Он похлопал себя по запястью:
— Время. Сколько сейчас времени?
Сестра посмотрела на свои часы с таким удивлением, словно никогда прежде их не видела.
— Шесть часов, — ответила она.
Ее часы показывали шесть часов уже несколько недель. Она престала заводить их с того самого дня, когда они сошли с поезда.
— Как ты думаешь, что сейчас происходит у нас дома? — спросил мальчик.
Девочка снова посмотрела на часы, потом подняла взгляд к небу, словно пытаясь перенестись за сотни миль.
— Думаю, дома все хорошо, — сказала она. — Все там отлично проводят время.
И снова зашагала вперед.
Мальчик представил себе улицу, обсаженную деревьями, закат, зеленые лужайки, мальчишек, играющих в мяч на заднем дворе, девочек, играющих в классики. Представил, как матери достают из духовок аппетитно пахнущие сковородки, а отцы возвращаются с блестящими кожаными портфелями и кричат от дверей: «Дорогая, я дома!»

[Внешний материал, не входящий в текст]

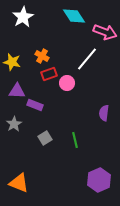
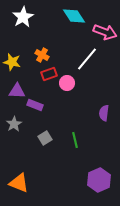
orange cross: moved 1 px up
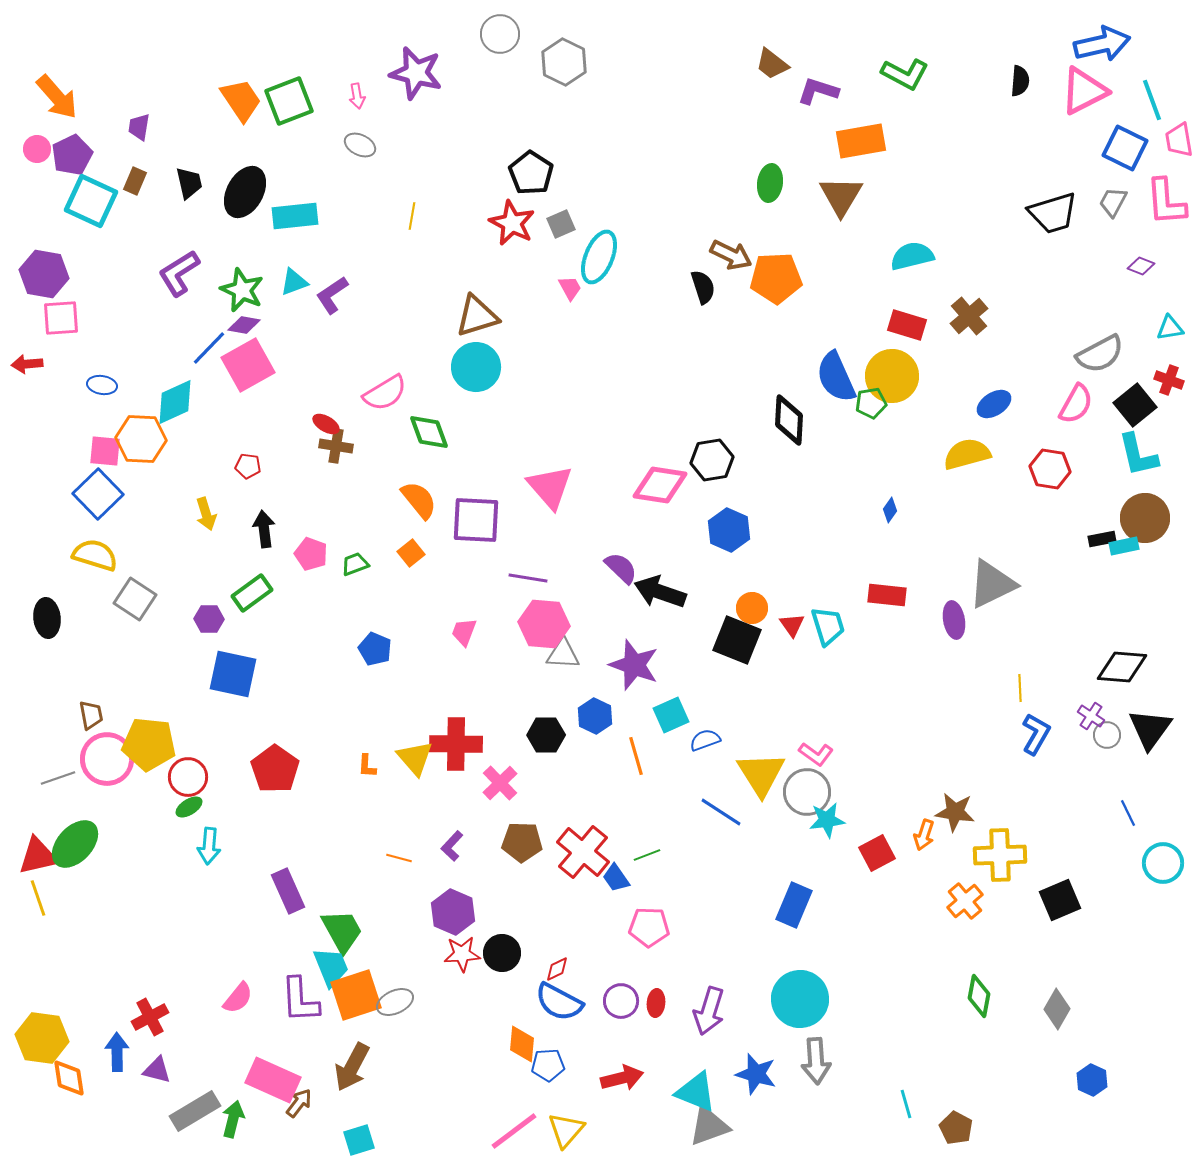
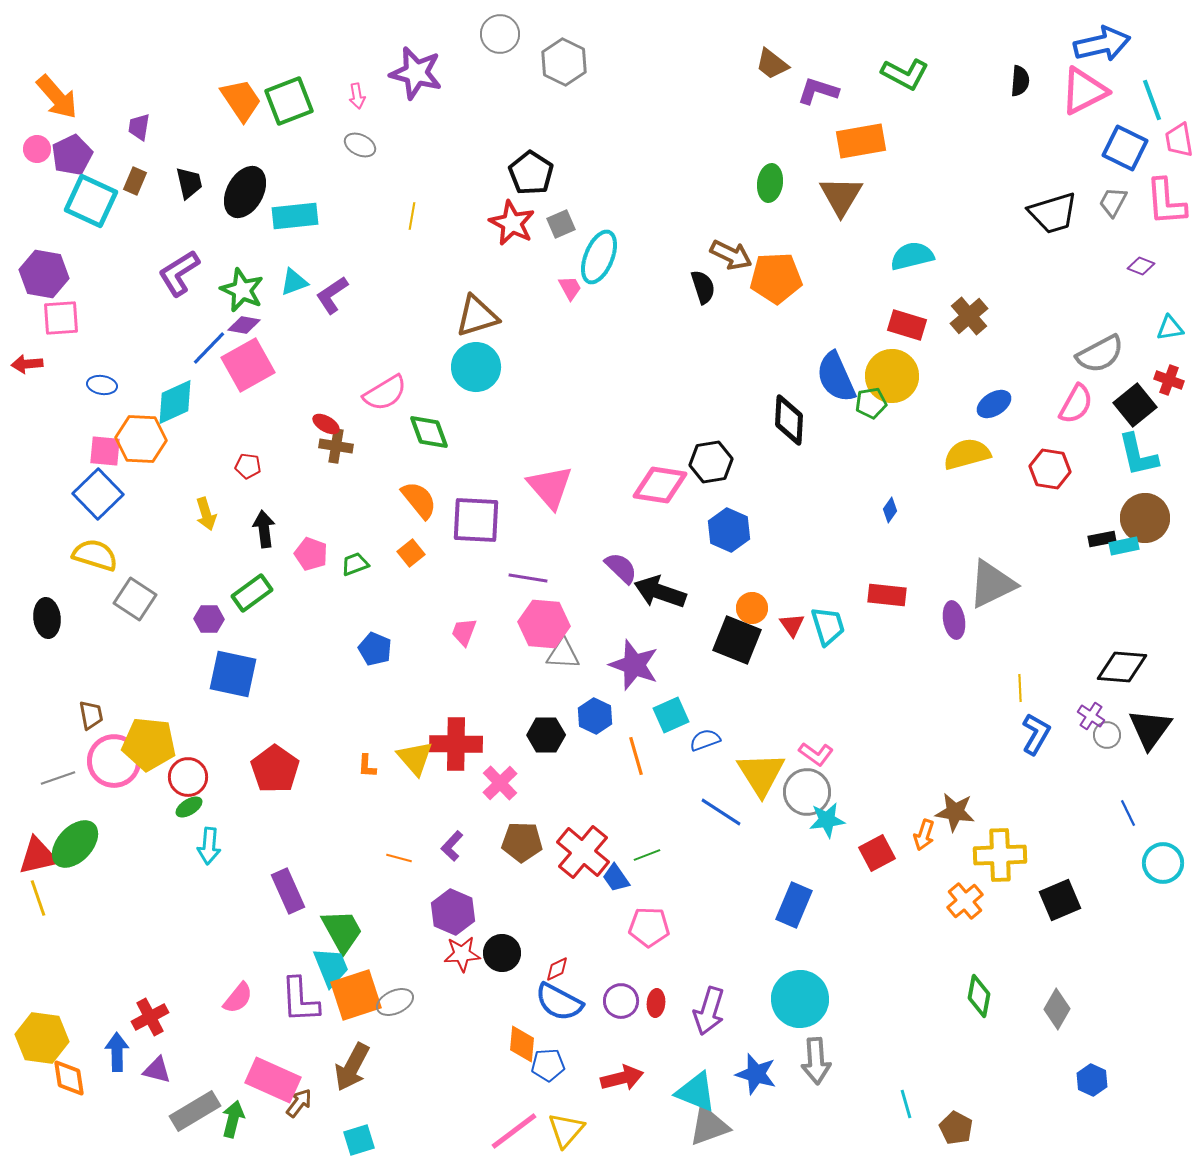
black hexagon at (712, 460): moved 1 px left, 2 px down
pink circle at (107, 759): moved 7 px right, 2 px down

Ему казалось, что в мире, лежавшем за пределами проволочной изгороди, всегда шесть часов вечера. Может, вечера среды, а может, четверга. И люди там всегда собираются обедать.
В начале осени в лагерь стали приезжать фермеры, нуждавшиеся в сезонных работниках. Комитет по вопросам эвакуированных разрешил молодым парням и девушкам работать на сборе урожая. Некоторые из них поехали на север, в Айдахо, собирать сахарную свеклу. Другие — в Вайоминг, собирать картошку. Третьи — в Тент-Сити, в Прово, снимать урожай персиков и груш. В конце сезона некоторые вернулись в новехоньких ботинках фирмы «Флоршейм». Другие — в тех же ботинках, в которых уезжали. Они были очень недовольны и клялись, что никогда больше не подрядятся на такую работу. Говорили, что их обвели вокруг пальца. Вытерли о них ноги. Рассказывали, что там, где они работали, им запрещали ходить в местную забегаловку. В кино. В галантерейный магазин. Повсюду их преследовали надписи: «Япошкам вход воспрещен». Лучше уж сидеть за проволочной изгородью и не высовываться, говорили они. Будет меньше проблем.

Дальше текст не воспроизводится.